Bu traktörümüz özellikle, çok
önemlidir, 1955 yılında üretilmiş
Türkiye’nin
ilk
traktörlerinden.
Amerikan
Minneapolis
Moline
firmasının ortaklığıyla üretilmiş ve o
dönem
seri
no:1
Adnan
Menderes’e hediye edilmiş daha
sonra kendisi hediyeyi kabul
etmeyip parasıyla satın almış. Hala
Türk
Traktör
fabrikasının
bahçesinde sergilenir Menderes’in traktörü. Bu da aynı üretim bandından çıkan altı no’lu
traktördür. Dolayısıyla Türk sanayi tarihi açısından çok önemli bir objedir. Bu bölümde
ABD üretimi, 1949 yılında üretilmiş olan Farmall marka bir traktör de mevcut. Diğeri de
1951 yılında Almanya’da üretilmiş Hanomag traktörümüz. Bahçede tarım bölümümüz
devam ediyor. Zirai ilaçlama uçağı var. Uçağın kanatlarının altında spreyleri görebilirsiniz
ilaçlama yapmak için kullanılıyordu; ancak artık ekolojik dengeyi bozduğu için havadan
ilaçlama yasaklandı. Dolayısıyla artık zirai ilaçlama uçakları da müzelerdeki yerini aldılar.
Orta Anadolu’nun ilk eczanelerinden bir tanesi olarak bilinen
Ali Rıza Eczanesi 1906 yılında Sivas’ta kurulmuş ve üç
kuşak boyunca aktif olarak devam etmiş bir eczanedir. Ve en
son artık mesleğe devam etmedikleri için babaları Mehmet
Demir Peker’in vefatından sonra Nazire ve İdil Peker
Hanımefendiler eczaneyi tüm ekipmanları ve mobilyaları ile
birlikte bize bağışladı. Eski ilaç şişeleri, Ali Rıza Eczanesi’nin
orijinal vitrini ve daha pek çok detayı görmek mümkün. Yine
eczanenin sahiplerine ait diplomalar, bir takım belgeler
aynen kendilerinin muhafaza ettiği şekliyle sergileniyor.
Ziyaretçilerin en çok ilgisini çeken örneklerden bir tanesi de
burada gördüğünüz tablodur “insan vücudu bir fabrikaya
benzer” Bayer’in basmış olduğu bir poster. İnsan vücudunu
bir fabrika şeklinde betimlemişler, gerçekten özellikle
çocuklar için çok eğitici öğretici bir poster olmuş.
Eczacımızın çalışma masasıve duvarlarda eski Sivas fotoğrafları yer alıyor.
Koleksiyonumuzdan reçete örmekleri ve zehir dolabımız… O dönemde bu tarz zehir
dolapları olurmuş. Hafif zehirler, şiddetli zehirler; çünkü zehirler de ilaç yapmak için
kullanılırmış. Bir atasözü vardır “Neyin zehir neyin panzehir olacağına dozu karar verir”

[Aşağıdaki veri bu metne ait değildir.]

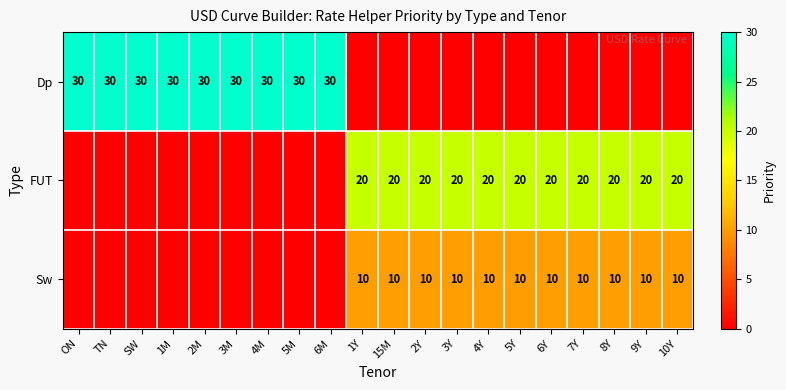

Is the value of Sw at 1Y greater than the value of FUT at 6Y?

No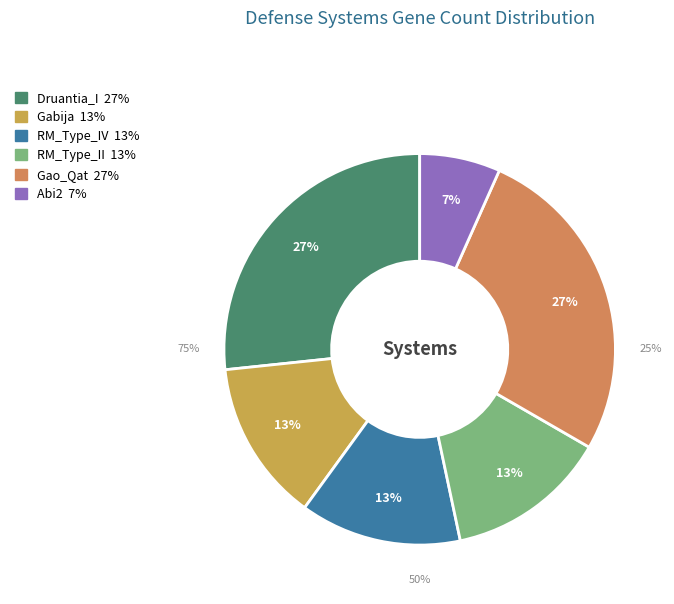

How many segments does this pie chart have?

6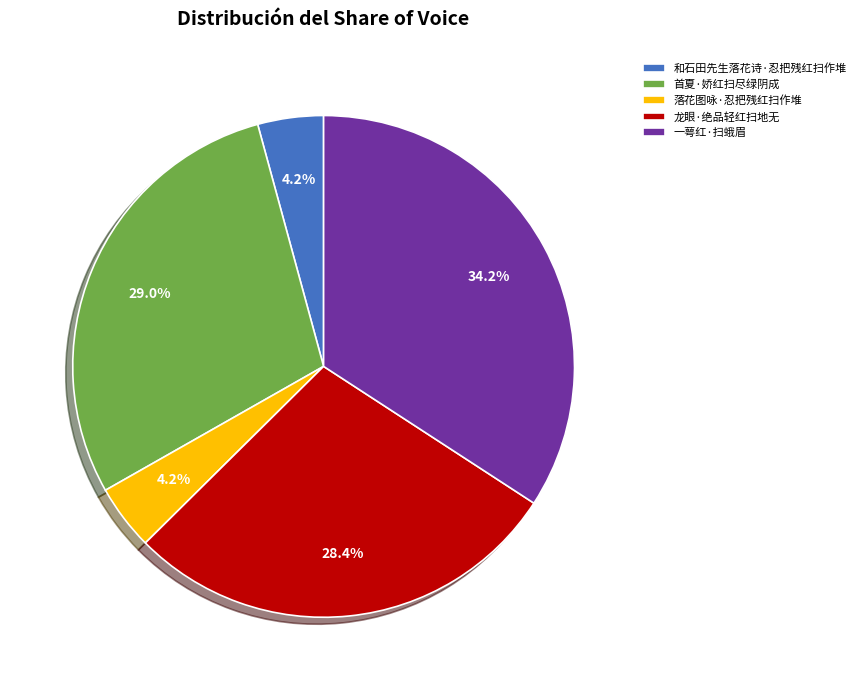

Approximately how many times larger is the value at 首夏·娇红扫尽绿阴成 compared to 落花图咏·忍把残红扫作堆?

6.9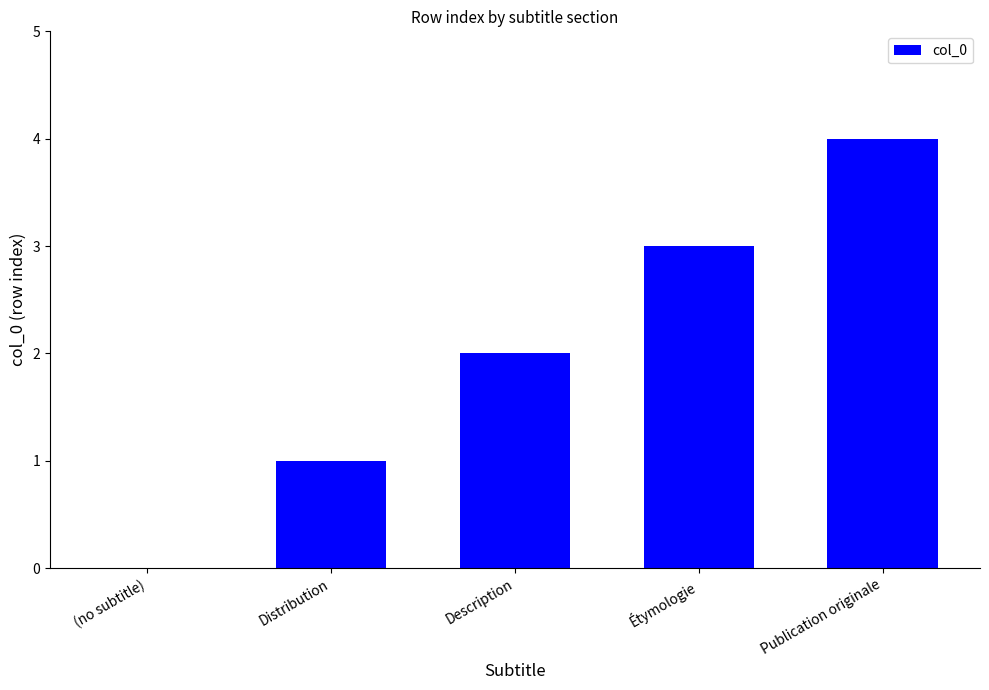

Is it true that the value at Publication originale is 4?

True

diye hakikaten öyle eczacılıkta zehir de çok önemli bir ilaç aslında.
Bir
diğer
bölümümüz
göz
muayenesiyle ilgili. Bize Ankara
Üniversitesi Vehbi Koç Göz
Hastanesi’nin bağışlarıdır. Göz
muayenesiyle ilgili bir takım
teçhizatlar, kitaplar da yine
Ankara
Üniversitesi’nin
bize
bağışıdır; tarihsel olarak 1800’lü
yıllardan 1950’lere kadar uzanıyor.
Koleksiyonumuzun en ilgi çekici objelerinden bir tanesi de 19. yüzyılda gül ağacından
yapılmış olan bu piyanodur.
Müzemiz pazartesi günü hariç her gün, hafta içi 10.00-17.00 hafta sonu 10.00-18.00
saatleri arasında açık, ilgi duyan tüm ziyaretçilerimizi bekliyoruz.